--- START ---

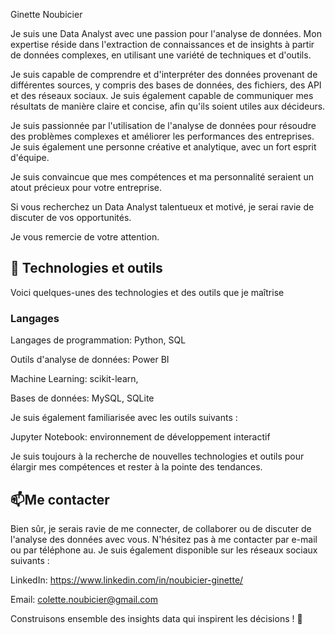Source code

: 
Ginette Noubicier

Je suis une Data Analyst avec une passion pour l'analyse de données. Mon expertise réside dans l'extraction de connaissances et de insights à partir de données complexes, en utilisant une variété de techniques et d'outils.

Je suis capable de comprendre et d'interpréter des données provenant de différentes sources, y compris des bases de données, des fichiers, des API et des réseaux sociaux. Je suis également capable de communiquer mes résultats de manière claire et concise, afin qu'ils soient utiles aux décideurs.

Je suis passionnée par l'utilisation de l'analyse de données pour résoudre des problèmes complexes et améliorer les performances des entreprises. Je suis également une personne créative et analytique, avec un fort esprit d'équipe.

Je suis convaincue que mes compétences et ma personnalité seraient un atout précieux pour votre entreprise.

Si vous recherchez un Data Analyst talentueux et motivé, je serai ravie de discuter de vos opportunités.

Je vous remercie de votre attention.

  ## 🔧 Technologies et outils

Voici quelques-unes des technologies et des outils que je maîtrise 

### Langages

Langages de programmation: Python, SQL

Outils d'analyse de données: Power BI

Machine Learning: scikit-learn, 

Bases de données: MySQL, SQLite

Je suis également familiarisée avec les outils suivants :

Jupyter Notebook: environnement de développement interactif

Je suis toujours à la recherche de nouvelles technologies et outils pour élargir mes compétences et rester à la pointe des tendances.

  ## 📫Me contacter
 
Bien sûr, je serais ravie de me connecter, de collaborer ou de discuter de l'analyse des données avec vous. N'hésitez pas à me contacter par e-mail ou par téléphone au. Je suis également disponible sur les réseaux sociaux suivants :

  LinkedIn: https://www.linkedin.com/in/noubicier-ginette/
  
  Email: colette.noubicier@gmail.com

Construisons ensemble des insights data qui inspirent les décisions ! 🚀
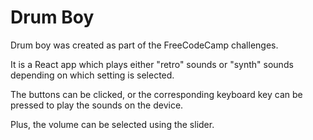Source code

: # Drum Boy

Drum boy was created as part of the FreeCodeCamp challenges.

It is a React app which plays either "retro" sounds or "synth" sounds depending on which setting is selected.

The buttons can be clicked, or the corresponding keyboard key can be pressed to play the sounds on the device.

Plus, the volume can be selected using the slider.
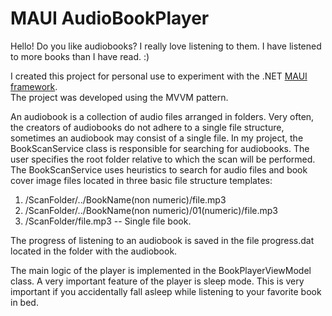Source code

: # MAUI AudioBookPlayer
<p>Hello! Do you like audiobooks? I really love listening to them. I have listened to more books than I have read. :)</p>
<p>I created this project for personal use to experiment with the .NET <a href="https://learn.microsoft.com/ru-ru/dotnet/maui/what-is-maui?view=net-maui-7.0">MAUI framework</a>. <br/>The project was developed using the MVVM pattern.</p>
<p>
An audiobook is a collection of audio files arranged in folders. Very often, the creators of audiobooks do not adhere to a single file structure, sometimes an audiobook may consist of a single file. In my project, the BookScanService class is responsible for searching for audiobooks. The user specifies the root folder relative to which the scan will be performed. The BookScanService uses heuristics to search for audio files and book cover image files located in three basic file structure templates:
<ol>
<li>/ScanFolder/../BookName(non numeric)/file.mp3</li>
<li>/ScanFolder/../BookName(non numeric)/01(numeric)/file.mp3</li>
<li>/ScanFolder/file.mp3 -- Single file book.</li>
</ol>
</p>
<p>The progress of listening to an audiobook is saved in the file progress.dat located in the folder with the audiobook.</p>
<p>The main logic of the player is implemented in the BookPlayerViewModel class. A very important feature of the player is sleep mode. This is very important if you accidentally fall asleep while listening to your favorite book in bed.</p>
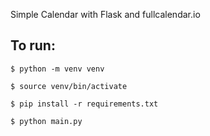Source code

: Simple Calendar with Flask and fullcalendar.io

To run:
------

    $ python -m venv venv
    
    $ source venv/bin/activate
    
    $ pip install -r requirements.txt
    
    $ python main.py
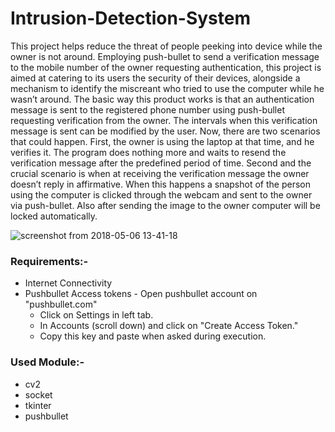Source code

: # Intrusion-Detection-System
This project helps reduce the threat of people peeking into device while the owner is not around. 
Employing push-bullet to send a verification message to the mobile number of the owner requesting authentication, this project is aimed at catering to its users the security of their devices, alongside a mechanism to identify the miscreant who tried to use the computer while he wasn’t around.
The basic way this product works is that an authentication message is sent to the registered phone number using push-bullet requesting verification from the owner. The intervals when this verification message is sent can be modified by the user. Now, there are two scenarios that could happen. First, the owner is using the laptop at that time, and he verifies it. The program does nothing more and waits to resend the verification message after the predefined period of time.
Second and the crucial scenario is when at receiving the verification message the owner doesn’t reply in affirmative. When this happens a snapshot of the person using the computer is clicked through the webcam and sent to the owner via push-bullet.
Also after sending the image to the owner computer will be locked automatically.

![screenshot from 2018-05-06 13-41-18](https://user-images.githubusercontent.com/31770961/39677404-d3686cfc-5197-11e8-86e6-65055fff67e8.png)

### Requirements:-
- Internet Connectivity
- Pushbullet Access tokens - Open pushbullet account on "pushbullet.com"
	- Click on Settings in left tab.
	- In Accounts (scroll down) and click on "Create Access Token."
	- Copy this key and paste when asked during execution.

### Used Module:-
- cv2
- socket
- tkinter
- pushbullet
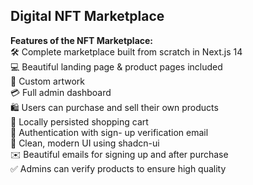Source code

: ## Digital NFT Marketplace

**Features of the NFT Marketplace:**  
🛠️ Complete marketplace built from scratch in Next.js 14  
💻 Beautiful landing page & product pages included  
🎨 Custom artwork  
💳 Full admin dashboard  
🛍️ Users can purchase and sell their own products  
🛒 Locally persisted shopping cart  
🔑 Authentication with sign- up verification email  
🌟 Clean, modern UI using shadcn-ui  
✉️ Beautiful emails for signing up and after purchase  
✅ Admins can verify products to ensure high quality
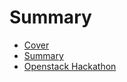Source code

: # Summary

* [Cover](README.md)
* [Summary](SUMMARY.md)
* [Openstack Hackathon](documentation/OpenstackHackathon.md)

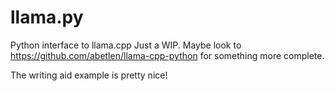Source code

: # llama.py
Python interface to llama.cpp
Just a WIP. Maybe look to https://github.com/abetlen/llama-cpp-python for something more complete.

The writing aid example is pretty nice!

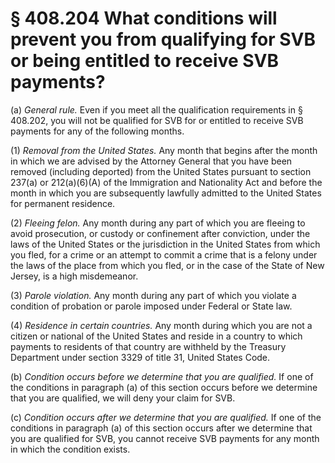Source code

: # § 408.204   What conditions will prevent you from qualifying for SVB or being entitled to receive SVB payments?

(a) *General rule.* Even if you meet all the qualification requirements in § 408.202, you will not be qualified for SVB for or entitled to receive SVB payments for any of the following months. 


(1) *Removal from the United States.* Any month that begins after the month in which we are advised by the Attorney General that you have been removed (including deported) from the United States pursuant to section 237(a) or 212(a)(6)(A) of the Immigration and Nationality Act and before the month in which you are subsequently lawfully admitted to the United States for permanent residence. 


(2) *Fleeing felon.* Any month during any part of which you are fleeing to avoid prosecution, or custody or confinement after conviction, under the laws of the United States or the jurisdiction in the United States from which you fled, for a crime or an attempt to commit a crime that is a felony under the laws of the place from which you fled, or in the case of the State of New Jersey, is a high misdemeanor. 


(3) *Parole violation.* Any month during any part of which you violate a condition of probation or parole imposed under Federal or State law.


(4) *Residence in certain countries.* Any month during which you are not a citizen or national of the United States and reside in a country to which payments to residents of that country are withheld by the Treasury Department under section 3329 of title 31, United States Code. 


(b) *Condition occurs before we determine that you are qualified.* If one of the conditions in paragraph (a) of this section occurs before we determine that you are qualified, we will deny your claim for SVB. 


(c) *Condition occurs after we determine that you are qualified.* If one of the conditions in paragraph (a) of this section occurs after we determine that you are qualified for SVB, you cannot receive SVB payments for any month in which the condition exists. 





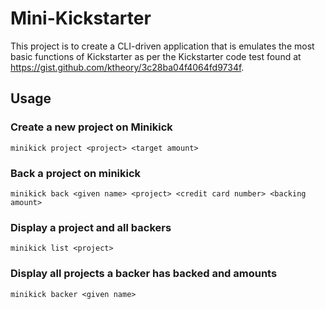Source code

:# Mini-Kickstarter

This project is to create a CLI-driven application that is emulates the most
basic functions of Kickstarter as per the Kickstarter code test found at
https://gist.github.com/ktheory/3c28ba04f4064fd9734f.

## Usage
### Create a new project on Minikick
`minikick project <project> <target amount>`

### Back a project on minikick
`minikick back <given name> <project> <credit card number> <backing amount>`

### Display a project and all backers
`minikick list <project>`

### Display all projects a backer has backed and amounts
`minikick backer <given name>`
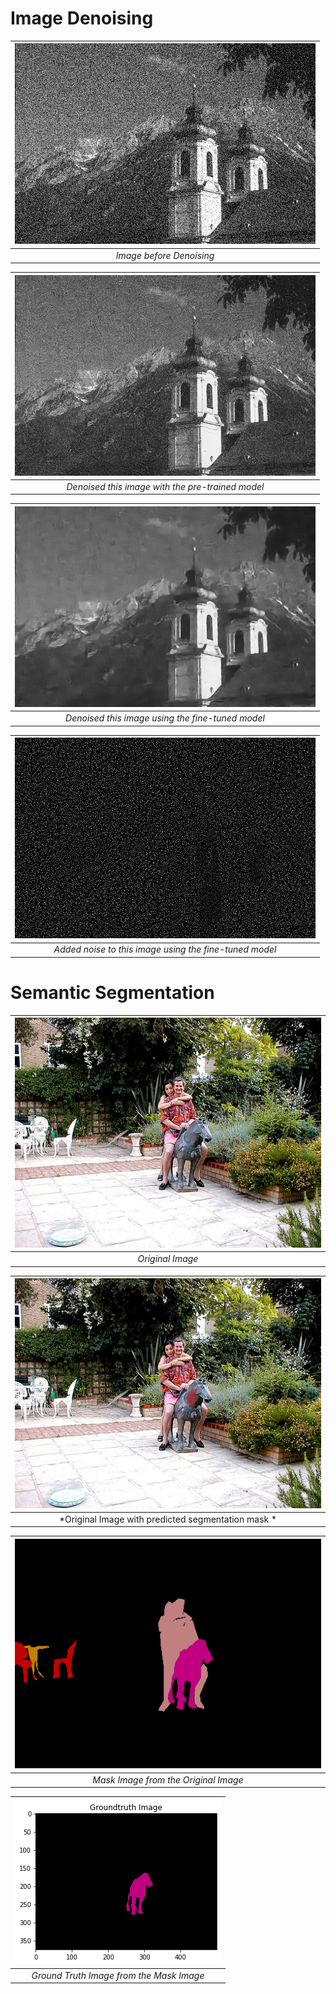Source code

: # Image Denoising
| ![Original Image](CHANDANC%40TCD.IE_014%20(1).png) | 
|:--:| 
| *Image before Denoising* |

| ![Pretrained Image](CHANDANC%40TCD.IE_014_pretrained.png) | 
|:--:| 
| *Denoised this image with the pre-trained model* |


| ![Clean Image](CHANDANC%40TCD.IE_014_clean.png) | 
|:--:| 
| *Denoised this image using the fine-tuned model* |

| ![Noise Image](CHANDANC%40TCD.IE_014_noise.png) | 
|:--:| 
| *Added noise to this image using the fine-tuned model* |


# Semantic Segmentation
| ![Original Image 2](CHANDANC%40TCD.IE.png) | 
|:--:| 
| *Original Image* |

| ![Segmentation Image](CHANDANC%40TCD.IE_predicted.png) | 
|:--:| 
| *Original Image with predicted segmentation mask * |


| ![Mask Image](CHANDANC%40TCD.IE_mask.png) | 
|:--:| 
| *Mask Image from the Original Image* |

| ![Noise Image](GroundTruth.png) | 
|:--:| 
| *Ground Truth Image from the Mask Image* |
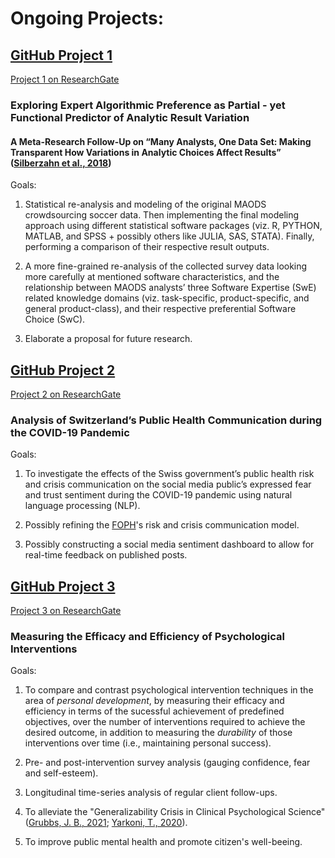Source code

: # **Ongoing Projects:**

## **[GitHub Project 1](https://github.com/KrisB1471/ExpAlgPref.git)**
[Project 1 on ResearchGate](https://www.researchgate.net/project/Exploring-Expert-Algorithmic-Preference-as-Partial-yet-Functional-Predictor-of-Analytic-Result-Variation)
### **Exploring Expert Algorithmic Preference as Partial - yet Functional Predictor of Analytic Result Variation**
#### A Meta-Research Follow-Up on “Many Analysts, One Data Set: Making Transparent How Variations in Analytic Choices Affect Results” ([Silberzahn et al., 2018](https://journals.sagepub.com/doi/10.1177/2515245917747646))

Goals: 

1) Statistical re-analysis and modeling of the original MAODS crowdsourcing soccer data. Then implementing the final modeling approach using different statistical software packages (viz. R, PYTHON, MATLAB, and SPSS + possibly others like JULIA, SAS, STATA). Finally, performing a comparison of their respective result outputs.

2) A more fine-grained re-analysis of the collected survey data looking more carefully at mentioned software characteristics, and the relationship between MAODS analysts’ three Software Expertise (SwE) related knowledge domains (viz. task-specific, product-specific, and general product-class), and their respective preferential Software Choice (SwC).

3) Elaborate a proposal for future research.


## **[GitHub Project 2](https://github.com/KrisB1471/CorpCom)**
[Project 2 on ResearchGate](https://www.researchgate.net/project/Analysis-of-Switzerlands-Public-Health-Communication-during-the-COVID-19-Pandemic)
### **Analysis of Switzerland’s Public Health Communication during the COVID-19 Pandemic**

Goals: 

1. To investigate the effects of the Swiss government’s public health risk and crisis communication on the social media public’s expressed fear and trust sentiment during the COVID-19 pandemic using natural language processing (NLP).

2. Possibly refining the [FOPH](https://www.bag.admin.ch/bag/en/home.html)'s risk and crisis communication model.

3. Possibly constructing a social media sentiment dashboard to allow for real-time feedback on published posts. 


## **[GitHub Project 3](https://github.com/KrisB1471/LTF)**
[Project 3 on ResearchGate](https://www.researchgate.net/project/Measuring-the-Efficacy-and-Efficiency-of-Psychological-Interventions)
### **Measuring the Efficacy and Efficiency of Psychological Interventions**

Goals: 

1. To compare and contrast psychological intervention techniques in the area of *personal development*, by measuring their efficacy and efficiency in terms of the sucessful achievement of predefined objectives, over the number of interventions required to achieve the desired outcome, in addition to measuring the *durability* of those interventions over time (i.e., maintaining personal success).

2. Pre- and post-intervention survey analysis (gauging confidence, fear and self-esteem). 

3. Longitudinal time-series analysis of regular client follow-ups.

4. To alleviate the "Generalizability Crisis in Clinical Psychological Science" ([Grubbs, J. B., 2021](https://www.researchgate.net/publication/350533362_Cost_of_Crisis_in_Psychological_Science); [Yarkoni, T., 2020](https://www.researchgate.net/publication/337447010_The_Generalizability_Crisis)).

5. To improve public mental health and promote citizen's well-beeing.
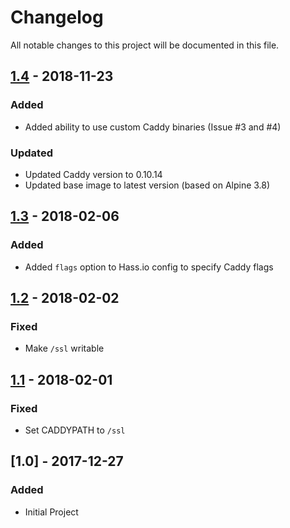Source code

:# Changelog
All notable changes to this project will be documented in this file.

## [1.4] - 2018-11-23
### Added
- Added ability to use custom Caddy binaries (Issue #3 and #4)

### Updated
- Updated Caddy version to 0.10.14
- Updated base image to latest version (based on Alpine 3.8)

## [1.3] - 2018-02-06
### Added
- Added `flags` option to Hass.io config to specify Caddy flags

## [1.2] - 2018-02-02
### Fixed
- Make `/ssl` writable

## [1.1] - 2018-02-01
### Fixed
- Set CADDYPATH to `/ssl`

## [1.0] - 2017-12-27
### Added
- Initial Project

[1.4]: https://github.com/korylprince/hassio-caddy/compare/1.3...1.4
[1.3]: https://github.com/korylprince/hassio-caddy/compare/1.2...1.3
[1.2]: https://github.com/korylprince/hassio-caddy/compare/1.1...1.2
[1.1]: https://github.com/korylprince/hassio-caddy/compare/1.0...1.1
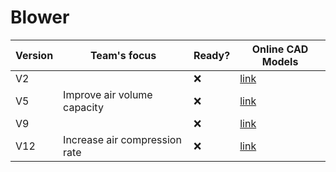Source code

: # Blower

| Version | Team's focus | Ready? | Online CAD Models |
| ------- | ------------ | ------ | ----------------- |
| V2 |  | ❌ | [link](https://a360.co/33sQ6xi)
| V5 | Improve air volume capacity | ❌ | [link](https://a360.co/3bbVesb)
| V9 |  | ❌ | [link](https://a360.co/2J9ldEw)
| V12 | Increase air compression rate | ❌ | [link](https://a360.co/2y59eWF)
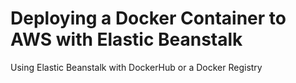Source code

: # Deploying a Docker Container to AWS with Elastic Beanstalk
Using Elastic Beanstalk with DockerHub or a Docker Registry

--- END ---

Your objective => Using the material above, transcribe exactly the lines from the line with "Langages de programmation: Python, SQL" to the line with "## 📫Me contacter"; both count, and nothing else goes in.

Result of the task =>
Langages de programmation: Python, SQL

Outils d'analyse de données: Power BI

Machine Learning: scikit-learn, 

Bases de données: MySQL, SQLite

Je suis également familiarisée avec les outils suivants :

Jupyter Notebook: environnement de développement interactif

Je suis toujours à la recherche de nouvelles technologies et outils pour élargir mes compétences et rester à la pointe des tendances.

  ## 📫Me contacter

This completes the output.